_Work task_. Return the data below unchanged. Drop any pictures.

(Collected data entries)
=== Begin Enclosure ===
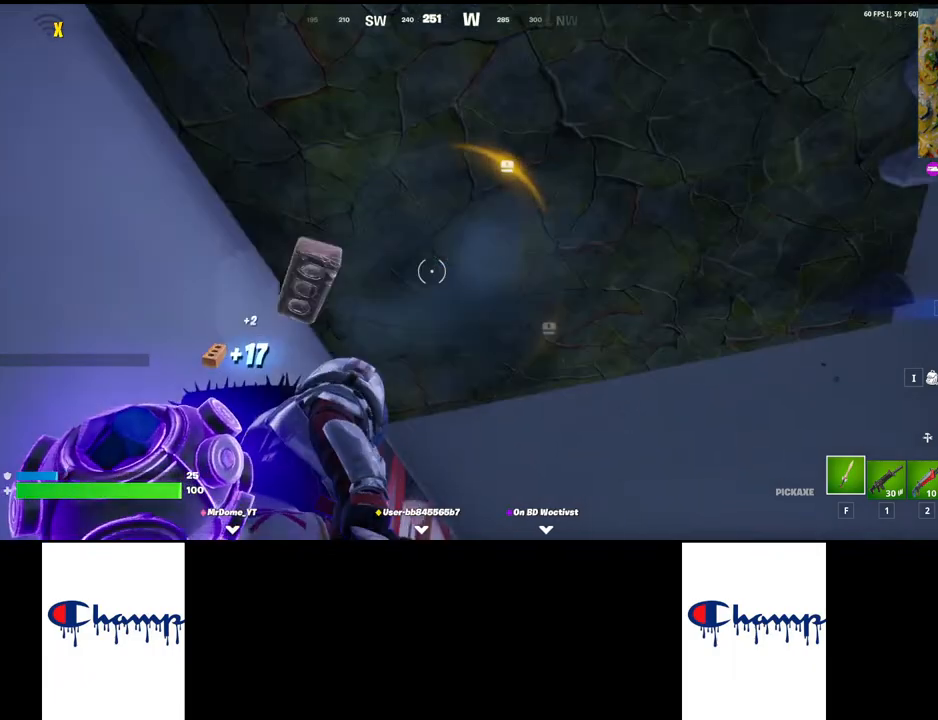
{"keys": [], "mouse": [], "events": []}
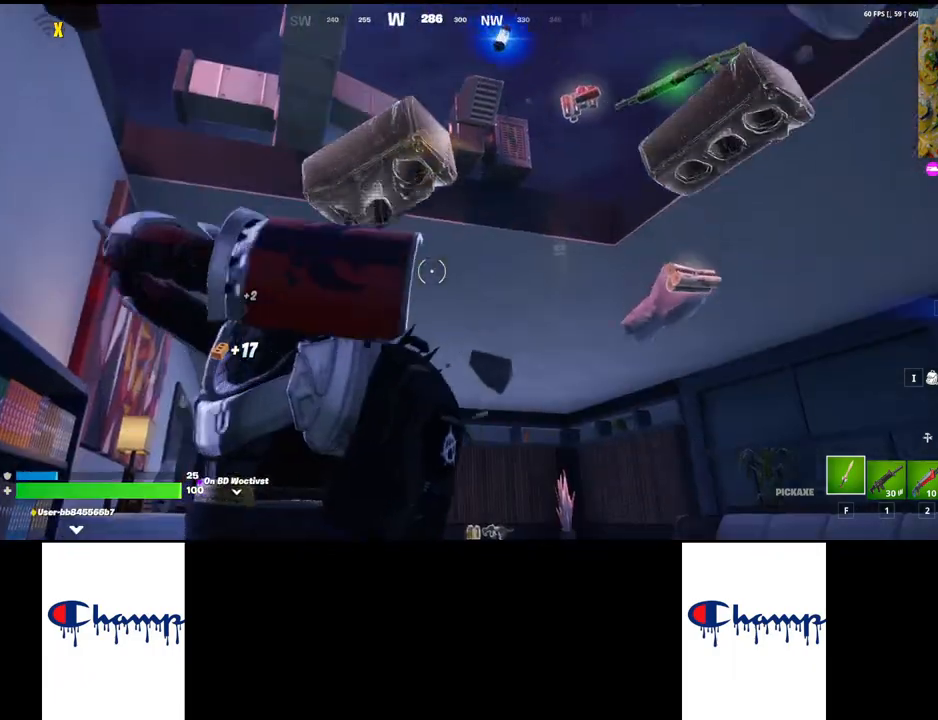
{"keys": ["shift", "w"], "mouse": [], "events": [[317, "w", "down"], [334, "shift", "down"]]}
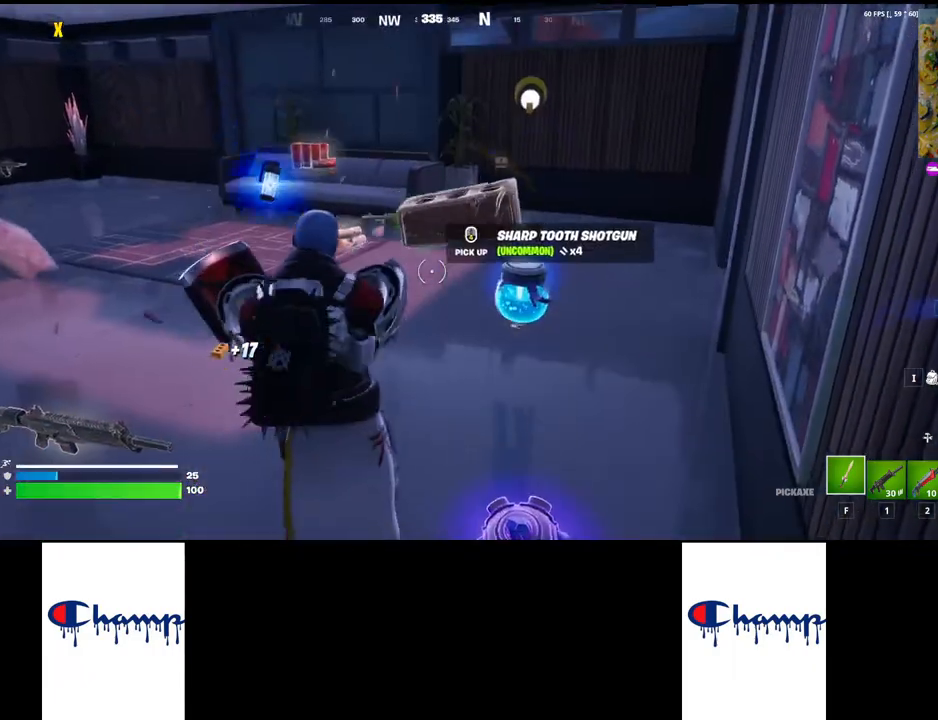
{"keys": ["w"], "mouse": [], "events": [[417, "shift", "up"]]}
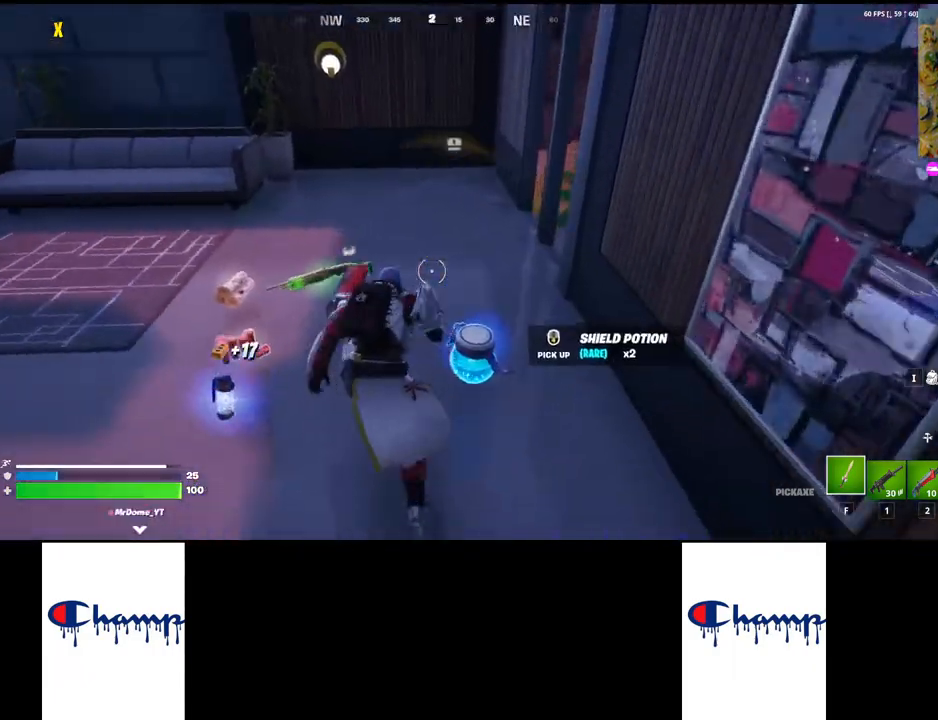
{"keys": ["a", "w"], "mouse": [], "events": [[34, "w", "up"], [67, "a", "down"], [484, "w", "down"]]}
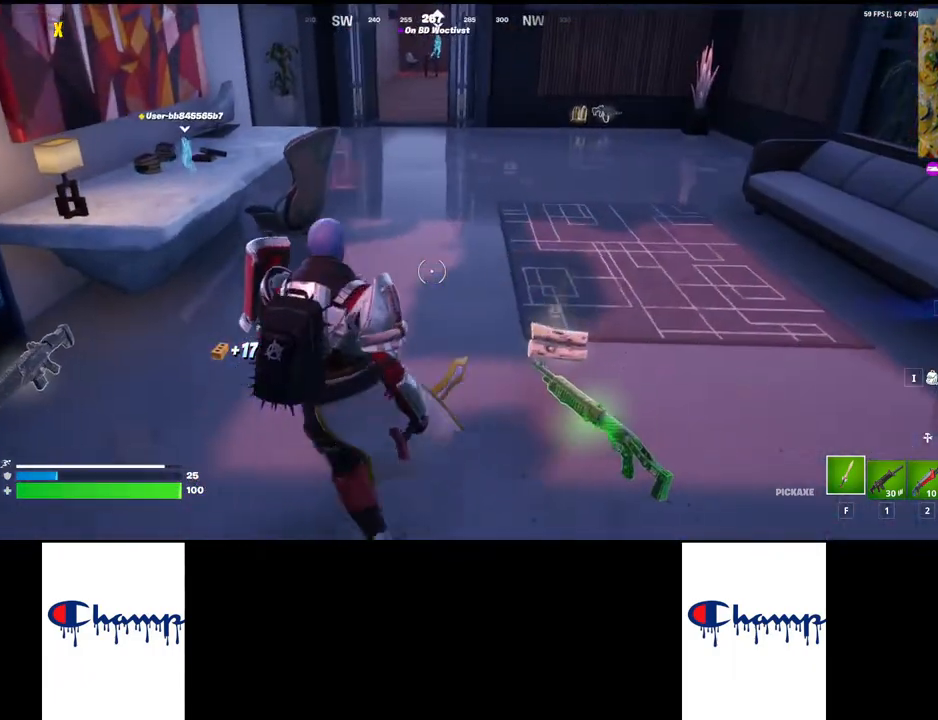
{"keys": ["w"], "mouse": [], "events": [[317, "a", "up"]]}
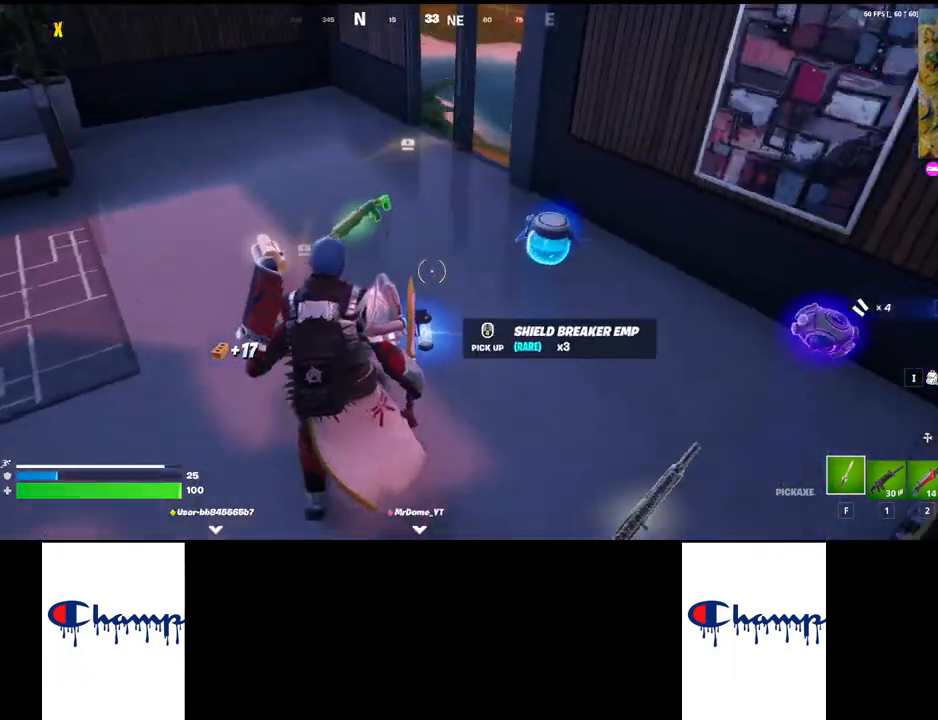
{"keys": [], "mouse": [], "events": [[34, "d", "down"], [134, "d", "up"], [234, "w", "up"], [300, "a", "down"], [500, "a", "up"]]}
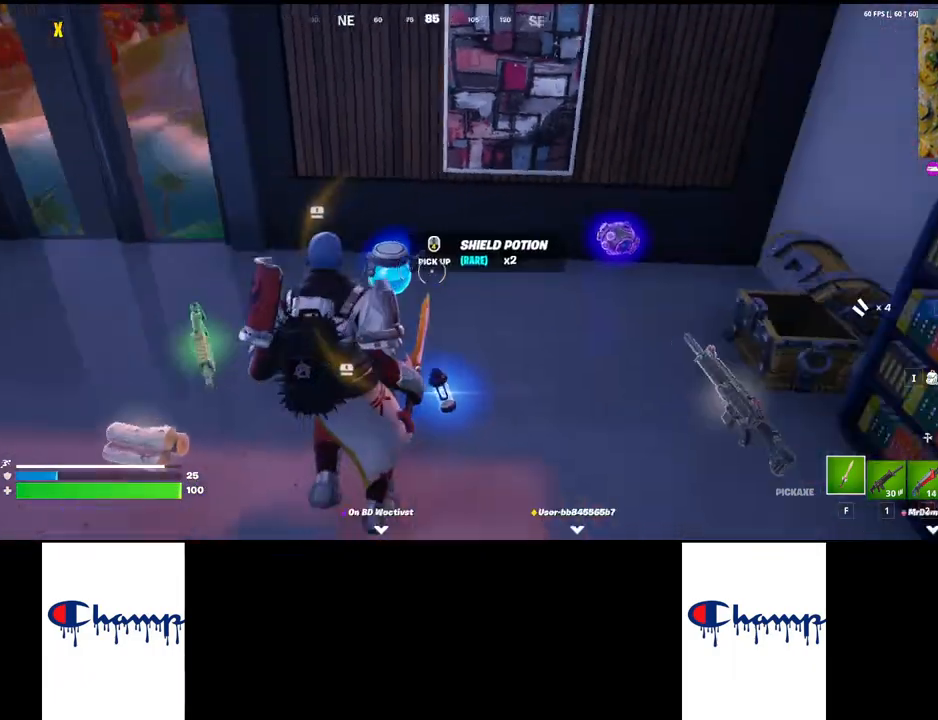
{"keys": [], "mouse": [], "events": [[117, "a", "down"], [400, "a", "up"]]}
=== End Enclosure ===
_Exercise response_.
{"keys": [], "mouse": [], "events": []}
{"keys": ["shift", "w"], "mouse": [], "events": [[317, "w", "down"], [334, "shift", "down"]]}
{"keys": ["w"], "mouse": [], "events": [[417, "shift", "up"]]}
{"keys": ["a", "w"], "mouse": [], "events": [[34, "w", "up"], [67, "a", "down"], [484, "w", "down"]]}
{"keys": ["w"], "mouse": [], "events": [[317, "a", "up"]]}
{"keys": [], "mouse": [], "events": [[34, "d", "down"], [134, "d", "up"], [234, "w", "up"], [300, "a", "down"], [500, "a", "up"]]}
{"keys": [], "mouse": [], "events": [[117, "a", "down"], [400, "a", "up"]]}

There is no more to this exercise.